Our relationships, teams and workplace cultures are built (or damaged) one conversation at a time. What we do and don’t talk about is reflective of our values, leadership and culture. Conversations are happening all day everyday with people inside and outside our business but how conscious are we of how we’re having these conversations?  

Meaningful conversations are not always easy, but they are an investment. There’s no guarantee of having the right conversation, at the right time, in the right way – we’re human after all.  

Here’s a few tips on having effective conversations in your workplace.  A great way to remember these is with REAL: 

Reason for the conversation 

  • Start by getting clear about the purpose of the conversation and what you want to achieve 
  • Recognise how you feel about having this conversation and what preparation you might need to do beforehand 
  • Communicate with the other person why you’re having the conversation so that everyone can get on the same page from the beginning, rather than wandering aimlessly through a conversation wondering when you’ll arrive at the destination. 

Engage with the other person 

  • Adopt a curiosity mindset so that you’re in the conversation to learn and understand.  
  • Bring the other person into the conversation by asking questions that are open and provide the space for the person to respond. 
  • Really listen. Don’t just wait to talk. Be present and practice mindfulness in the conversation.
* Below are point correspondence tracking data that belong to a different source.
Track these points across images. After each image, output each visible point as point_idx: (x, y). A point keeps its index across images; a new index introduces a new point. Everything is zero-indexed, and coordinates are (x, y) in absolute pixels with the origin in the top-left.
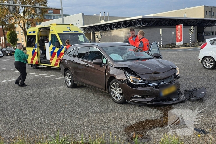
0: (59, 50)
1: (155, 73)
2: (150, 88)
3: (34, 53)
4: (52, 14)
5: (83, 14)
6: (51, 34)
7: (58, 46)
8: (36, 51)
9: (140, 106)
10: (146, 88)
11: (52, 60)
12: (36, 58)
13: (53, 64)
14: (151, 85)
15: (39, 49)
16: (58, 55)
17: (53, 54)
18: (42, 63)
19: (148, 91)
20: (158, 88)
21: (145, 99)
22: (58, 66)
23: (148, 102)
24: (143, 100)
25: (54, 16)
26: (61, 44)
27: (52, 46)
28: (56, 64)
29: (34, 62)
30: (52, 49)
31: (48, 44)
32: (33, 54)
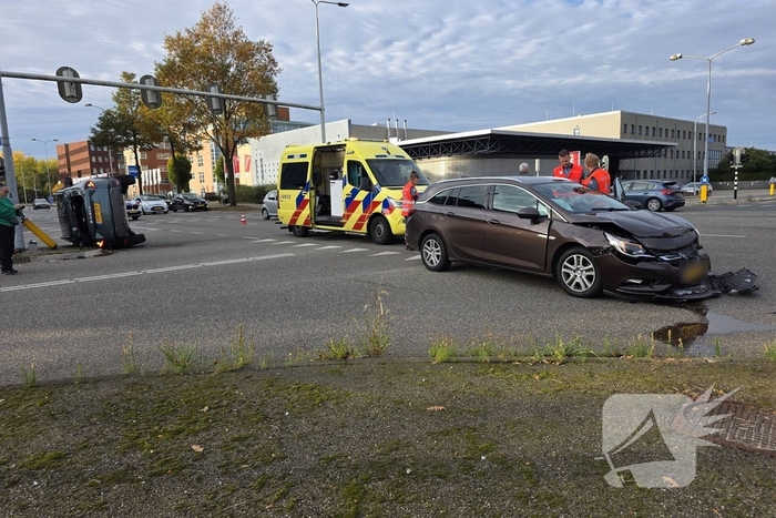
0: (368, 197)
2: (663, 266)
3: (301, 202)
6: (349, 162)
7: (368, 186)
8: (307, 197)
9: (633, 302)
10: (655, 265)
11: (348, 216)
12: (306, 212)
13: (349, 227)
14: (665, 258)
15: (313, 193)
16: (365, 208)
17: (350, 204)
18: (317, 223)
19: (660, 271)
20: (677, 266)
21: (651, 287)
22: (364, 229)
23: (657, 292)
24: (647, 288)
26: (375, 182)
27: (350, 187)
28: (358, 226)
29: (300, 222)
30: (349, 192)
31: (339, 183)
32: (298, 205)
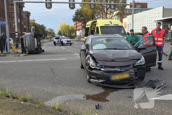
1: (113, 61)
2: (101, 72)
4: (140, 9)
5: (163, 7)
10: (98, 71)
14: (102, 69)
19: (99, 74)
20: (108, 73)
21: (99, 80)
23: (101, 83)
24: (97, 81)
25: (140, 10)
Giving someone your full attention is the greatest form of respect in a conversation.  

Aim for understanding 

  • Aim for understanding, rather than being understood. Communicate what the other person needs to hear, rather than what you want to tell them – there can be a significant difference.  
  • Before, during and after the conversation, consider what the other person’s perspective might be and ask yourself ‘how might they feel about this’ or ‘what are they likely to think about this’? Empathy creates connection.  
  • Check in throughout the conversation to ensure that you understand them, and they understand you. Ensure that at the end of the conversation you both understand what, if anything, needs action.  

Learn through reflection 

  • We learn through reflecting on experience. Each conversation is an opportunity to learn about ourselves, others and leadership.  
  • Take a few moments to reflect on the conversation by considering what went well, what you would do differently next time, and whether there is any follow up required?  
  • Reflection is our greatest learning tool so don’t keep it to yourself. Ask your team at the end of a meeting or conversation what they thought. Create a habit of reflection.  

Real conversations get us real outcomes. They build connection, understanding and insight. Next time you’re having a meaningful conversation, be conscious of these four elements and see what the experience and outcome is like. Our conversations are far more than just what we say.  

Be brave enough to start a conversation that matters – Margaret Wheatley.